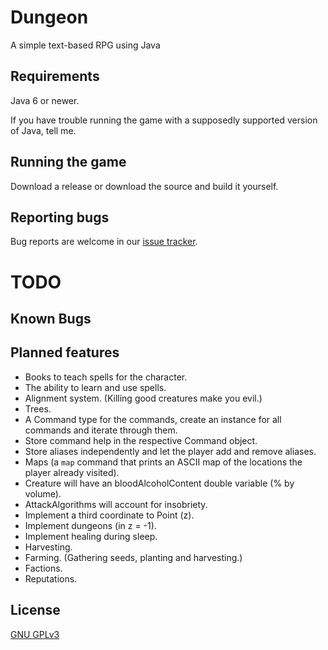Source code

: Dungeon
=======
A simple text-based RPG using Java

Requirements
-------------------
Java 6 or newer.

If you have trouble running the game with a supposedly supported version of Java, tell me.

Running the game
----------------
Download a release or download the source and build it yourself.

Reporting bugs
--------------
Bug reports are welcome in our [issue tracker](https://github.com/mafagafogigante/dungeon/issues).


TODO
====

Known Bugs
----------

Planned features
----------------
- Books to teach spells for the character.
- The ability to learn and use spells.
- Alignment system. (Killing good creatures make you evil.)
- Trees.
- A Command type for the commands, create an instance for all commands and iterate through them.
- Store command help in the respective Command object.
- Store aliases independently and let the player add and remove aliases.
- Maps (a ``map`` command that prints an ASCII map of the locations the player already visited).
- Creature will have an bloodAlcoholContent double variable (% by volume).
- AttackAlgorithms will account for insobriety.
- Implement a third coordinate to Point (z).
- Implement dungeons (in z = -1).
- Implement healing during sleep.
- Harvesting.
- Farming. (Gathering seeds, planting and harvesting.)
- Factions.
- Reputations.

License
-------
[GNU GPLv3](https://github.com/mafagafogigante/dungeon/blob/master/LICENSE.txt)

ASSIGNMENT>
Convert every non-blank line of source text in the rows above into a Markdown table with the columns "Number" and "Source line," numbering the lines in order. Omit the pictures from your answer.

TASK ANSWER>
| Number | Source line |
|---|---|
| 1 | Source code |
| 2 | : Dungeon |
| 3 | ======= |
| 4 | A simple text-based RPG using Java |
| 5 | Requirements |
| 6 | ------------------- |
| 7 | Java 6 or newer. |
| 8 | If you have trouble running the game with a supposedly supported version of Java, tell me. |
| 9 | Running the game |
| 10 | ---------------- |
| 11 | Download a release or download the source and build it yourself. |
| 12 | Reporting bugs |
| 13 | -------------- |
| 14 | Bug reports are welcome in our [issue tracker](https://github.com/mafagafogigante/dungeon/issues). |
| 15 | TODO |
| 16 | ==== |
| 17 | Known Bugs |
| 18 | ---------- |
| 19 | Planned features |
| 20 | ---------------- |
| 21 | - Books to teach spells for the character. |
| 22 | - The ability to learn and use spells. |
| 23 | - Alignment system. (Killing good creatures make you evil.) |
| 24 | - Trees. |
| 25 | - A Command type for the commands, create an instance for all commands and iterate through them. |
| 26 | - Store command help in the respective Command object. |
| 27 | - Store aliases independently and let the player add and remove aliases. |
| 28 | - Maps (a ``map`` command that prints an ASCII map of the locations the player already visited). |
| 29 | - Creature will have an bloodAlcoholContent double variable (% by volume). |
| 30 | - AttackAlgorithms will account for insobriety. |
| 31 | - Implement a third coordinate to Point (z). |
| 32 | - Implement dungeons (in z = -1). |
| 33 | - Implement healing during sleep. |
| 34 | - Harvesting. |
| 35 | - Farming. (Gathering seeds, planting and harvesting.) |
| 36 | - Factions. |
| 37 | - Reputations. |
| 38 | License |
| 39 | ------- |
| 40 | [GNU GPLv3](https://github.com/mafagafogigante/dungeon/blob/master/LICENSE.txt) |